Proprio perch non “è”.
E? un insieme di fenomeni, eventi, procedimenti, utilizzi, “virtuali” per definizione.
Come tanti, “ignoranti in materia” deve significarla come oggetto assimilabile al meccanico, per Lei, come latri altri è obbligatoriamente un automa, un robot, non è in grado di pensarla “altro”.
E conseguentemente deve arrivare alla risposta precotta e cioè che alla fine è la forbita riassunzione sintetizzante di qualcosa che già esiste dispersa in mille rivoli.
L IA sarebbe bene chiamarla intelligenza “non umana”.
Ella confonde la “moda” attuale con l’intera IA mentre invece si tratta di un uso minore e deleterio di una parte ridotta dell’IA quella che “imita” le chat, il loro modo di esistere, il loro paradigma: a domanda risposta.
L’IA non ha nulla a che vedere con la interpretazione “meccanica”, non la si può comprendere se come “modello” si intende un oggetto che “esegue”.
E’ un ambito virtuale nella sua genetica, non è un’imitazione “furba” di azioni reali.
L’IA è generata virtualmente non è la virtualizzazione dell’esistente.
I big Data che sarebbero la presunta base per costruire le risposte, per le ottimizzazioni, per i risultati “velocissimi” sono una generazione dell’IA e non l’accumulo di dati inseriti “a mano”: la loro esistenza è già IA in quanto non sono dati “puri” ma algoritmi generatori di dati.
Un’intelligenza umana non sarebbe in grado di “generare” un algoritmo “al volo”, deve averlo prima di utilizzarlo.
Durante la lotta alla pandemia, non esistevano “dati” precedenti, non esistevano “algoritmi” precedenti, non esistevano storie precedenti.
La simulazione dell’assurdo non era materiale umano.
Basterebbe chiedersi:
dove risiede fisicamente l’intelligenza umana ?
dove risiede fisicamente l’intelligenza Artificiale?
La prima risposta non è completamente “soddisfatta”, approssimativamente viene confinata all’interno di elementi presenti principalmente nella scatola cranica ma è estesa all’intero corpo umano.
Ma è sempre approssimativo perchè le attività magnetiche del corpo umano non si fermano ai limiti “fisici” del corpo.
L’intelligenza Artificiale è “distribuita”, non è contenuta in un computer ma in uno infinito insieme di elementi molto differenti da un computer.
Pensare che un algoritmo sia distribuito in migliaia di elementi virtuali localizzati in data center e/o impianti presenti in 5 continenti non è per nulla paragonabile all’intelligenza umana.

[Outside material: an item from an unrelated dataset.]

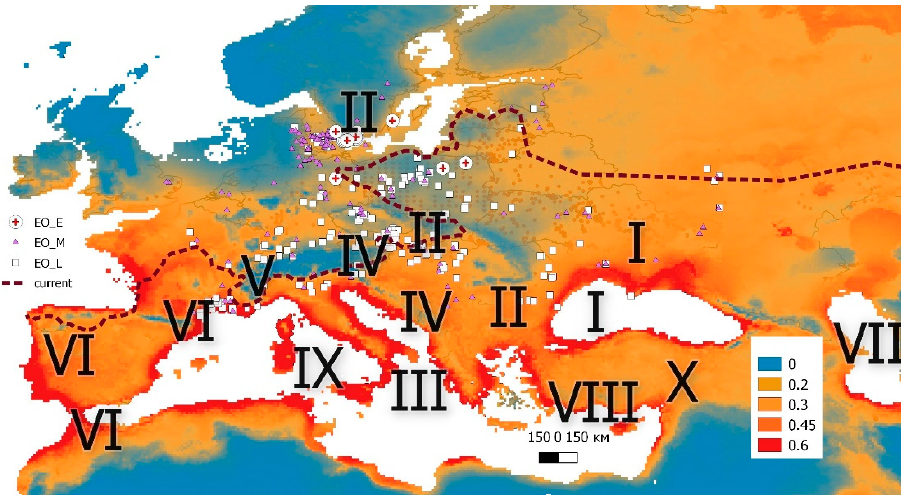
Figure 4. GIS-model of the Early Holocene location of glacial refuges (red) of Europe by E. orbicularis based numerals refer to mtDNA: I-X [3–5,43–45], Holocene subfossil finds records in Europe: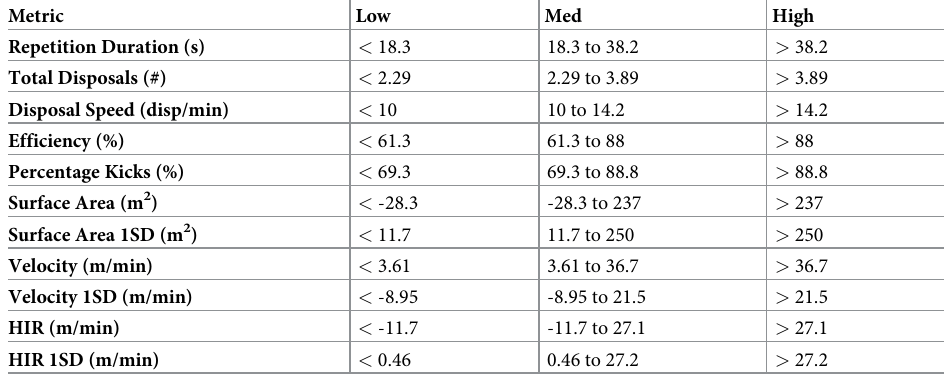
Table 2. Cut-off values used to discretise each behaviour metric.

Un cervello umano, per quanto geniale non riesce ad immaginare “graficamente” un numero elevato ad esempio un triliardo di triliardi, non è in grado di “pensare” contemporaneamente, non in sequenza, la geografia di 8000 comuni, gli elementi dell’IA sì.
se vuole legga questo documento
ENEA CRESCO IN THE FIGHT AGAINST COVID-19
che documenta una parte del lavoro fatto per combattere la pandemia da uno delle centinaia di HPC riuniti in uno dei tanti “consorzi” collaborativi, questo presente in Italia.